- _TASK DETAILS_: Rewrite the lines of the items below as a Markdown table with the columns "Row" and "Line," numbering each row and skipping blank lines. Leave the pictures out of the answer.

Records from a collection
○ ○ ○ ○ ○

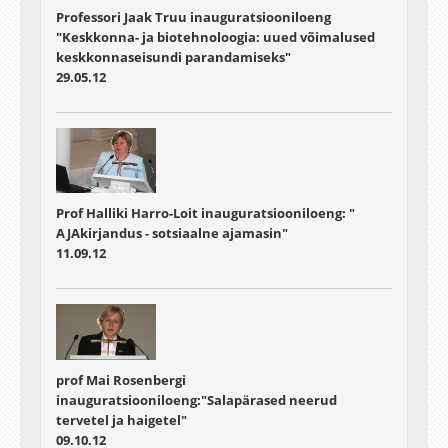
Professori Jaak Truu inauguratsiooniloeng
"Keskkonna- ja biotehnoloogia: uued võimalused
keskkonnaseisundi parandamiseks"
29.05.12
Prof Halliki Harro-Loit inauguratsiooniloeng: "
AJAkirjandus - sotsiaalne ajamasin"
11.09.12
prof Mai Rosenbergi
inauguratsiooniloeng:"Salapärased neerud
tervetel ja haigetel"
09.10.12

○ ○ ○ ○ ○

- _OUTPUT_:
| Row | Line |
|---|---|
| 1 | Professori Jaak Truu inauguratsiooniloeng |
| 2 | "Keskkonna- ja biotehnoloogia: uued võimalused |
| 3 | keskkonnaseisundi parandamiseks" |
| 4 | 29.05.12 |
| 5 | Prof Halliki Harro-Loit inauguratsiooniloeng: " |
| 6 | AJAkirjandus - sotsiaalne ajamasin" |
| 7 | 11.09.12 |
| 8 | prof Mai Rosenbergi |
| 9 | inauguratsiooniloeng:"Salapärased neerud |
| 10 | tervetel ja haigetel" |
| 11 | 09.10.12 |